== Goal of the exercise ==
Would you transcribe exactly the lines from the beginning of the records below through the line with "Al finalizar la", both included, omitting the pictures?

== Entries provided ==

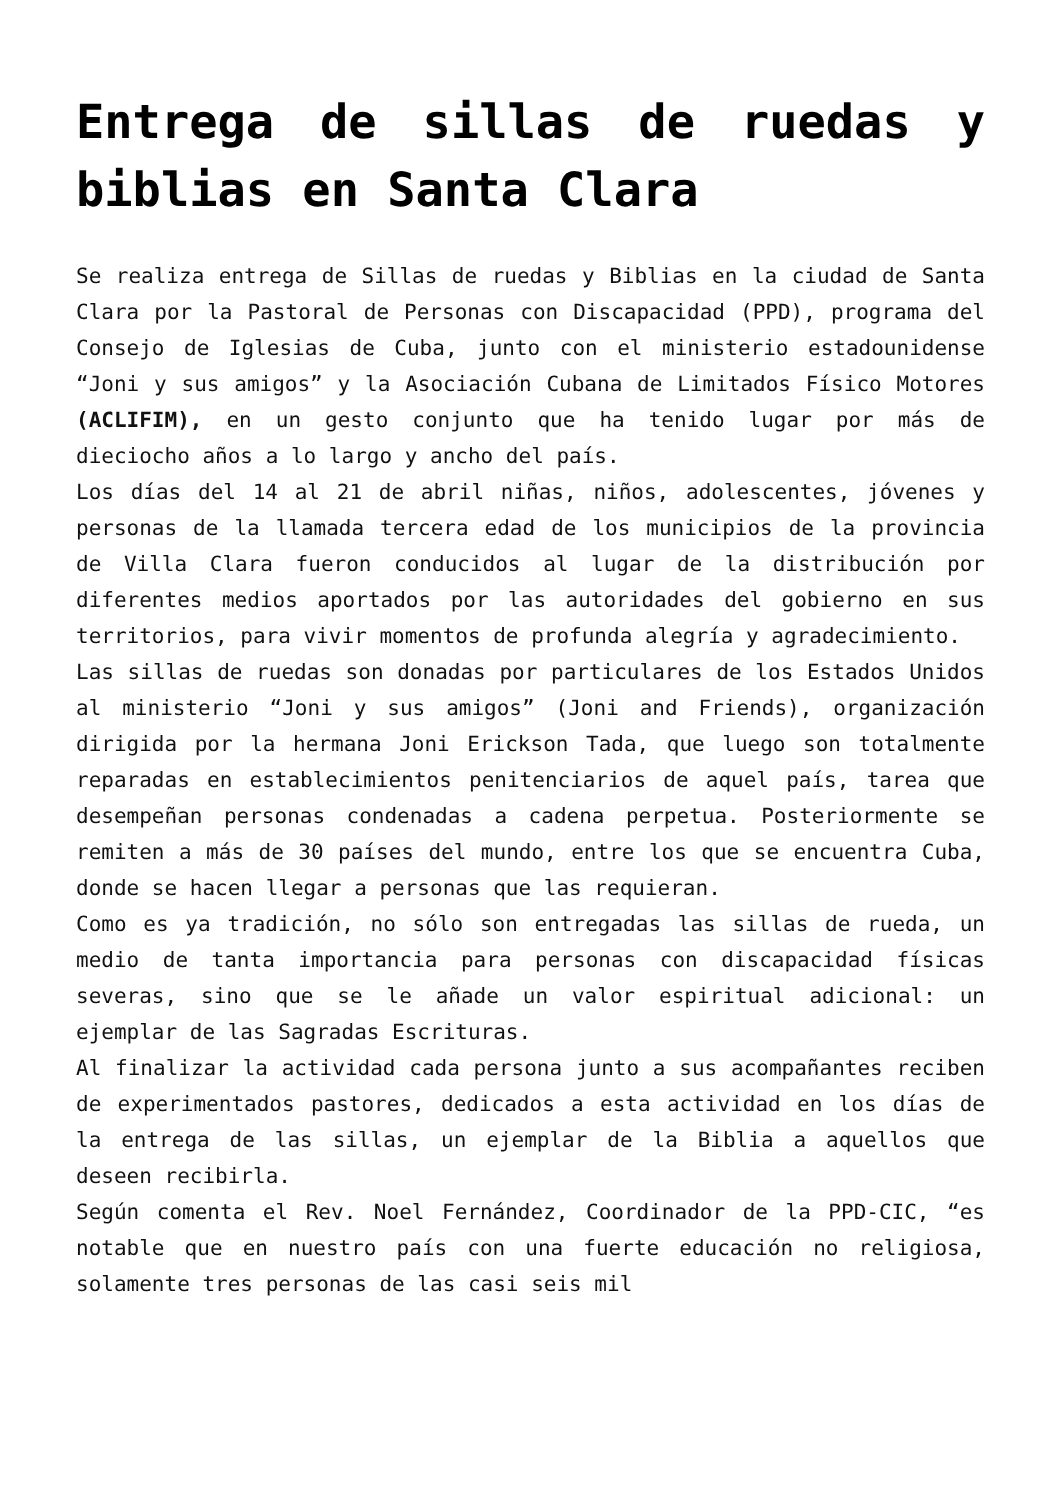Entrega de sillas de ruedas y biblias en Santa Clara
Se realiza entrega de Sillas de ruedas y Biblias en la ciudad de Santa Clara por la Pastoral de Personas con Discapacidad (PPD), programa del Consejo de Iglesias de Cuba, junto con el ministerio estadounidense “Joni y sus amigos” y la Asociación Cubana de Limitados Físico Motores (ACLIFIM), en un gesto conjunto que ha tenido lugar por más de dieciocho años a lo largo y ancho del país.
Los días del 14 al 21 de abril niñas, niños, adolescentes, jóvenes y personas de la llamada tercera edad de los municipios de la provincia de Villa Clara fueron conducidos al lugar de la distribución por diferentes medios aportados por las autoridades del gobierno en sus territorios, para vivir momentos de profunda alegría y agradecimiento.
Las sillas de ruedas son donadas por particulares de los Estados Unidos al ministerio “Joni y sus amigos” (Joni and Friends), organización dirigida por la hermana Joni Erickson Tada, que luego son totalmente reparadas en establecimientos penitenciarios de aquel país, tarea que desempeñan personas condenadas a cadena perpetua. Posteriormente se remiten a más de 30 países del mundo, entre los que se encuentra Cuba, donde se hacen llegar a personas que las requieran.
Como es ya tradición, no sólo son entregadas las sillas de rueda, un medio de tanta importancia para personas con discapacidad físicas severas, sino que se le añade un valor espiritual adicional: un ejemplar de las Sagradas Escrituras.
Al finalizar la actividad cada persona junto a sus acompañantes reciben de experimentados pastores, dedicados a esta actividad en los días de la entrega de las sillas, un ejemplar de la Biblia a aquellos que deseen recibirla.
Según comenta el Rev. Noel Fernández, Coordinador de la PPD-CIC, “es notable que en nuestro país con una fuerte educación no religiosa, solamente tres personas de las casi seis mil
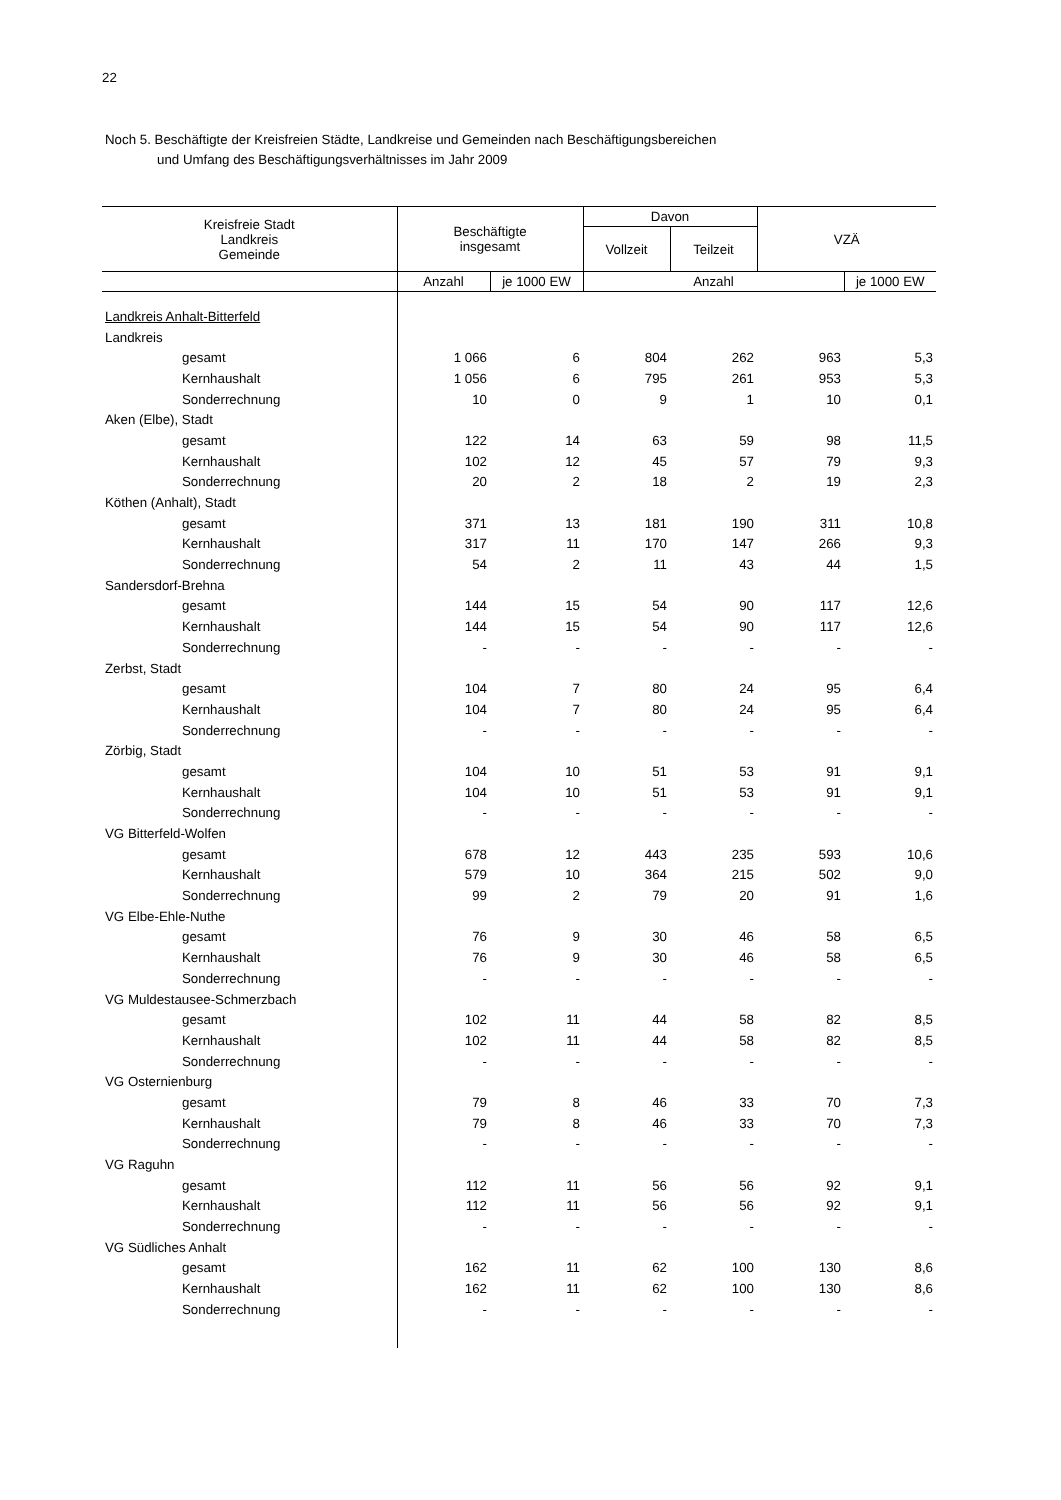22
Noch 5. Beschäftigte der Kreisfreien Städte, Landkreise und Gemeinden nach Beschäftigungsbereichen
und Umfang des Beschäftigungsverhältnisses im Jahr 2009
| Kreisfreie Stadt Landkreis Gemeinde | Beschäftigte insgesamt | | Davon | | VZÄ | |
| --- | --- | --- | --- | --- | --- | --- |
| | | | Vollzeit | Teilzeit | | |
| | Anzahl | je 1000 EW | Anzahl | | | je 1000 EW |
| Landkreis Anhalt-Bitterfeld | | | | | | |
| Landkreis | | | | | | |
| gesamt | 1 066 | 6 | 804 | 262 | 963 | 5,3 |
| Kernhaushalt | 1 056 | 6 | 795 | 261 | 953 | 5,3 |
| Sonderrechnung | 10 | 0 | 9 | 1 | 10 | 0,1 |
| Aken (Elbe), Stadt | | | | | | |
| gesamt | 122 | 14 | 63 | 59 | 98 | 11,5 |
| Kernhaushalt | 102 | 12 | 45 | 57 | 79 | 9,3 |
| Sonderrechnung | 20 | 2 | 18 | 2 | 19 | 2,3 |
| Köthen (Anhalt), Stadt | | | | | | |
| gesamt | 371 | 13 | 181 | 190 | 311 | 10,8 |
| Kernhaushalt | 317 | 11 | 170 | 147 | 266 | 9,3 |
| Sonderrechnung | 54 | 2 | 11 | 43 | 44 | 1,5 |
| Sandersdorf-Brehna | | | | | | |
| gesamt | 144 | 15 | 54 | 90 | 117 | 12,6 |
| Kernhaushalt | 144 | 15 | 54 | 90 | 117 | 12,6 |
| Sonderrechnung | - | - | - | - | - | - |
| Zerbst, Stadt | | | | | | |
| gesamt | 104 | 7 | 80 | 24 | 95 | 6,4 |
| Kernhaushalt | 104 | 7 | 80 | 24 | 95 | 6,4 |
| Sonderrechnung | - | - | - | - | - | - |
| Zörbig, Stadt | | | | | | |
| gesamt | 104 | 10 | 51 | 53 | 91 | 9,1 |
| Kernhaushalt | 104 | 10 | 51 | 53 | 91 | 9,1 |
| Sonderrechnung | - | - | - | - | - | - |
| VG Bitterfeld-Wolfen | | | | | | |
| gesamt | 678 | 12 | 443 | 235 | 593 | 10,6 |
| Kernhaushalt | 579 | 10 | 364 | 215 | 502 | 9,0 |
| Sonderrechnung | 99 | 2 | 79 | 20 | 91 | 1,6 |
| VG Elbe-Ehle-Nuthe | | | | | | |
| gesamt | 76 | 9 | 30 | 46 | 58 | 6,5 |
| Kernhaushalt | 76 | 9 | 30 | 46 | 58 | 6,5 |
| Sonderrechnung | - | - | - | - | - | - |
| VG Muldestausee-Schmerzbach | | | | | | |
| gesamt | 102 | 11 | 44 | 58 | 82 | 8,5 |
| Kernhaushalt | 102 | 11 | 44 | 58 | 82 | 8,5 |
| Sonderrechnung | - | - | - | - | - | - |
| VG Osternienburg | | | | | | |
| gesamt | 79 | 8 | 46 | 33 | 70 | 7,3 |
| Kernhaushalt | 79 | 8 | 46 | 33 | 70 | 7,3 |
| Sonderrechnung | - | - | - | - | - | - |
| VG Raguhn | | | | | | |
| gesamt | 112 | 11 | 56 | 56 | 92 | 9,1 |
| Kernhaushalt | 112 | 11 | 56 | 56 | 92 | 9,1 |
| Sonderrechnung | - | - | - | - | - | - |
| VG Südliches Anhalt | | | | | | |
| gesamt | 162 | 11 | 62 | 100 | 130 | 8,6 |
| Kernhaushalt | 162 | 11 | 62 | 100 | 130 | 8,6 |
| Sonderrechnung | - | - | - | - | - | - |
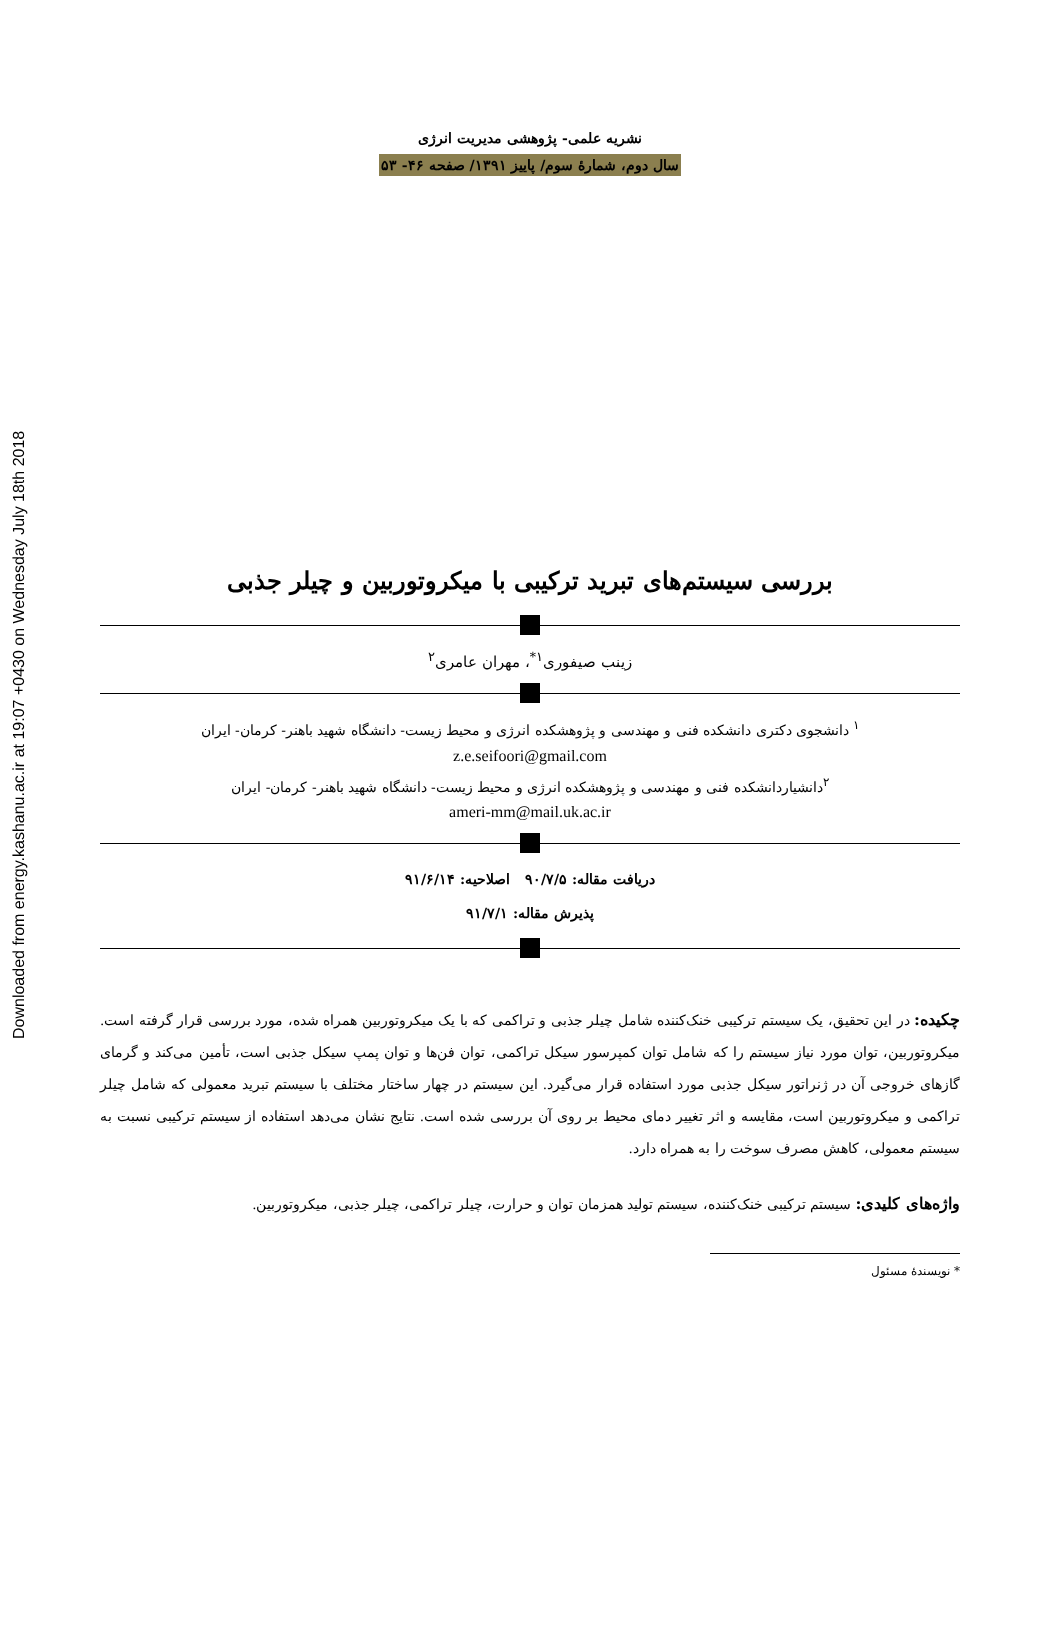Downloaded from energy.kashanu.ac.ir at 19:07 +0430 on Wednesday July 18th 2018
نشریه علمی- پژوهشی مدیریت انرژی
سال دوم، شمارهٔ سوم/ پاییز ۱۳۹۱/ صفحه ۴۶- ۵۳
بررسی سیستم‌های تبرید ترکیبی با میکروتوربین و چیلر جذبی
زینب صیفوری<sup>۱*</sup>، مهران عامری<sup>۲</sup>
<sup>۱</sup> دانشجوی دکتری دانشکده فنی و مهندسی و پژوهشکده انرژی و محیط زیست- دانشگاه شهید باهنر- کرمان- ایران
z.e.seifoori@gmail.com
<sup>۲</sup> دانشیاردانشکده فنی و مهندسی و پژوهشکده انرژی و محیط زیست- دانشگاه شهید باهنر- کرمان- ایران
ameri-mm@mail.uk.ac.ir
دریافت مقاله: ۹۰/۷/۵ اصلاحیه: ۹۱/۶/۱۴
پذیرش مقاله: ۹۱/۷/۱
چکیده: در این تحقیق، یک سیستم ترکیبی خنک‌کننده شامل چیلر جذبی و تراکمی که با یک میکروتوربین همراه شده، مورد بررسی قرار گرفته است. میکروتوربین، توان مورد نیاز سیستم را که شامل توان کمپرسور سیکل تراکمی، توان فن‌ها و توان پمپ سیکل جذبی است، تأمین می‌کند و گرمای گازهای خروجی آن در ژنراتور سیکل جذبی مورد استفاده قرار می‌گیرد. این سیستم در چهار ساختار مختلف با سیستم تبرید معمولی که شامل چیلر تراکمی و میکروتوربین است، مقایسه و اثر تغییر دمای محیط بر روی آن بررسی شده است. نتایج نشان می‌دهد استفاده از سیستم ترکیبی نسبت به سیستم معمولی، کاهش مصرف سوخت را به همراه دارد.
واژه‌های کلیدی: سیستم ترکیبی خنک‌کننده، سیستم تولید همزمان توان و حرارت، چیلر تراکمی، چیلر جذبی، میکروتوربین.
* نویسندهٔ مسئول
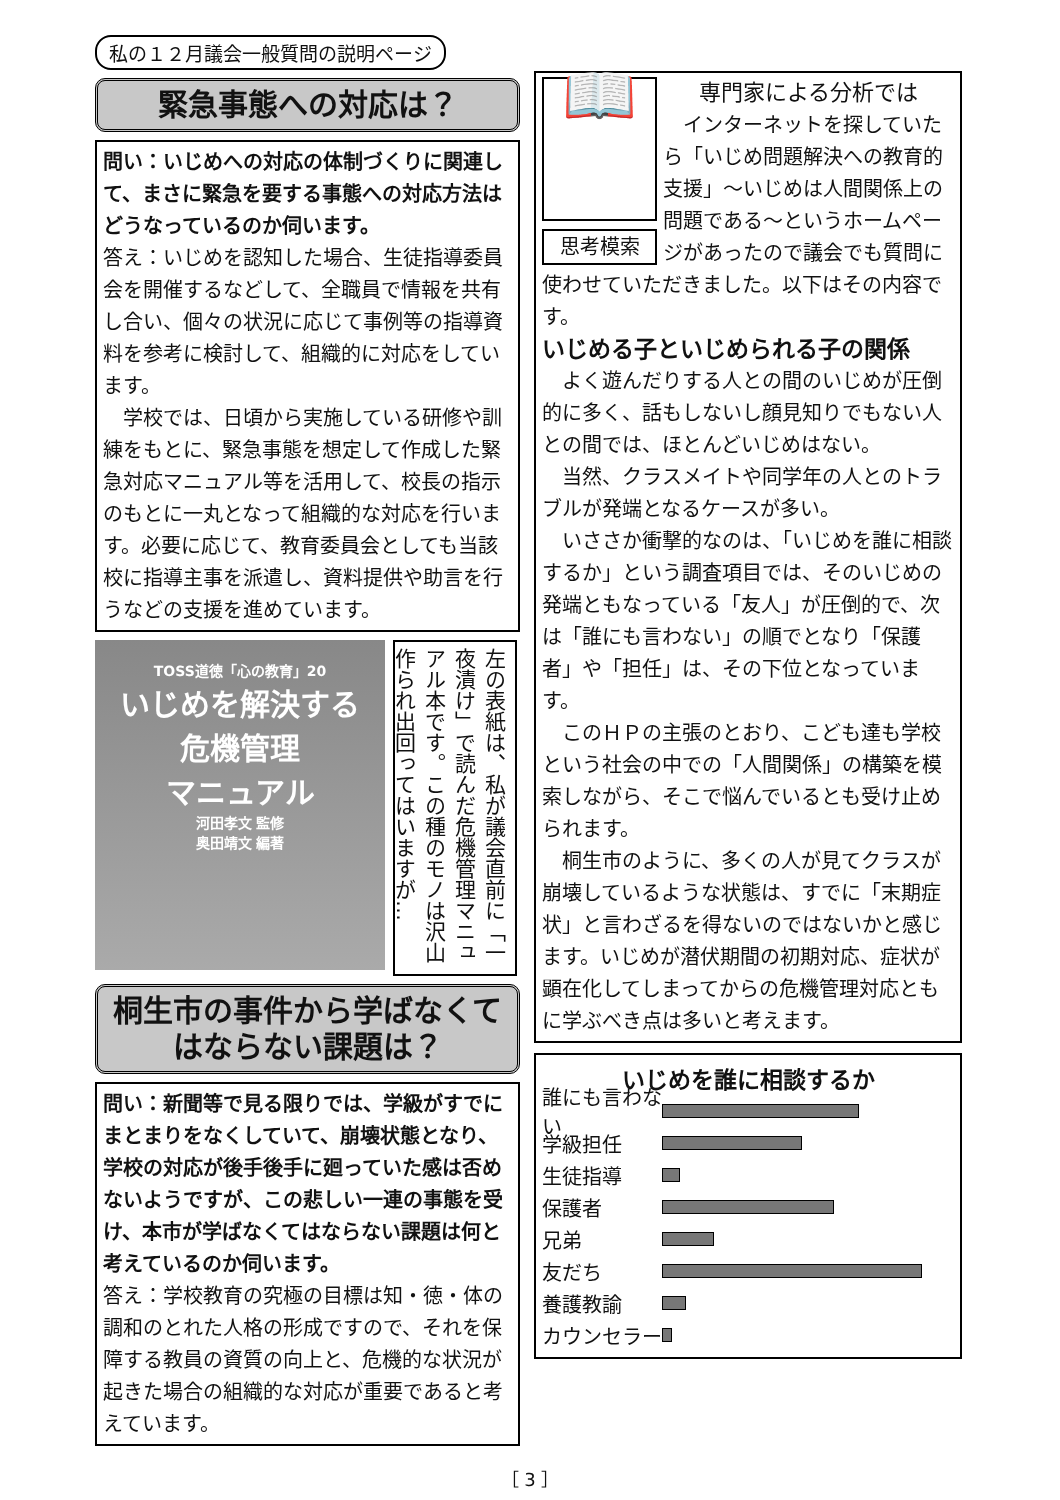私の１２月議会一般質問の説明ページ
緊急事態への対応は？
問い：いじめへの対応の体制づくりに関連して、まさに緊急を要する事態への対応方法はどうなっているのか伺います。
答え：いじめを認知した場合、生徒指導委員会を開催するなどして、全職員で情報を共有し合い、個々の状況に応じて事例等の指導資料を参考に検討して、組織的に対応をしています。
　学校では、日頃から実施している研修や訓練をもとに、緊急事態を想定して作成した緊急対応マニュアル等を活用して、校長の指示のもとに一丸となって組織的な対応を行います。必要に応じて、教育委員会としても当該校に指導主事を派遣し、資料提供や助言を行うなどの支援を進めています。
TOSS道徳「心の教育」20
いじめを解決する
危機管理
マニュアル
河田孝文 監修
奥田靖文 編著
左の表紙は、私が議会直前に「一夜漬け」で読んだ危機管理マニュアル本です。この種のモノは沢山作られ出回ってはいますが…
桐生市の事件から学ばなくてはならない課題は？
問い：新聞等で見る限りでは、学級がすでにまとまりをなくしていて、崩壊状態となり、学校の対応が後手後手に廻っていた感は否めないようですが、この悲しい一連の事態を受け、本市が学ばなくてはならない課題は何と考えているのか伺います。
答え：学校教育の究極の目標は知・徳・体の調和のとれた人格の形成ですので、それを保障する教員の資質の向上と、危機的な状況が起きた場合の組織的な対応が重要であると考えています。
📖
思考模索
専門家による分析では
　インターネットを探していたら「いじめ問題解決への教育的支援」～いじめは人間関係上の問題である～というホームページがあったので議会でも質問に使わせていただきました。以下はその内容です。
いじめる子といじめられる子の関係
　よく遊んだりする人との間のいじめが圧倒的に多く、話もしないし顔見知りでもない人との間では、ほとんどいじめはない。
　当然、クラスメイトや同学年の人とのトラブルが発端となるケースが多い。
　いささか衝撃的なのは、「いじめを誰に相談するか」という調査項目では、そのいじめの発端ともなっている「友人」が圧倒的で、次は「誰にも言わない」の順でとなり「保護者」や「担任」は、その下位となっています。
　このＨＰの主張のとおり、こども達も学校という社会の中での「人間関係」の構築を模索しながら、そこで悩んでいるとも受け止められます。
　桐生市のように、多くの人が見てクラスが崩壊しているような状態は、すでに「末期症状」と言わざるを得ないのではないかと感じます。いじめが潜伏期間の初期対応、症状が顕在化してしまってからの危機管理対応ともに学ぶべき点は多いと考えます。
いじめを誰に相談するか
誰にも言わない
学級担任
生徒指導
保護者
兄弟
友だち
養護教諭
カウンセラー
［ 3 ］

===

== Reply to the exercise ==
Entrega de sillas de ruedas y biblias en Santa Clara
Se realiza entrega de Sillas de ruedas y Biblias en la ciudad de Santa Clara por la Pastoral de Personas con Discapacidad (PPD), programa del Consejo de Iglesias de Cuba, junto con el ministerio estadounidense “Joni y sus amigos” y la Asociación Cubana de Limitados Físico Motores (ACLIFIM), en un gesto conjunto que ha tenido lugar por más de dieciocho años a lo largo y ancho del país.
Los días del 14 al 21 de abril niñas, niños, adolescentes, jóvenes y personas de la llamada tercera edad de los municipios de la provincia de Villa Clara fueron conducidos al lugar de la distribución por diferentes medios aportados por las autoridades del gobierno en sus territorios, para vivir momentos de profunda alegría y agradecimiento.
Las sillas de ruedas son donadas por particulares de los Estados Unidos al ministerio “Joni y sus amigos” (Joni and Friends), organización dirigida por la hermana Joni Erickson Tada, que luego son totalmente reparadas en establecimientos penitenciarios de aquel país, tarea que desempeñan personas condenadas a cadena perpetua. Posteriormente se remiten a más de 30 países del mundo, entre los que se encuentra Cuba, donde se hacen llegar a personas que las requieran.
Como es ya tradición, no sólo son entregadas las sillas de rueda, un medio de tanta importancia para personas con discapacidad físicas severas, sino que se le añade un valor espiritual adicional: un ejemplar de las Sagradas Escrituras.
Al finalizar la actividad cada persona junto a sus acompañantes reciben de experimentados pastores, dedicados a esta actividad en los días de la entrega de las sillas, un ejemplar de la Biblia a aquellos que deseen recibirla.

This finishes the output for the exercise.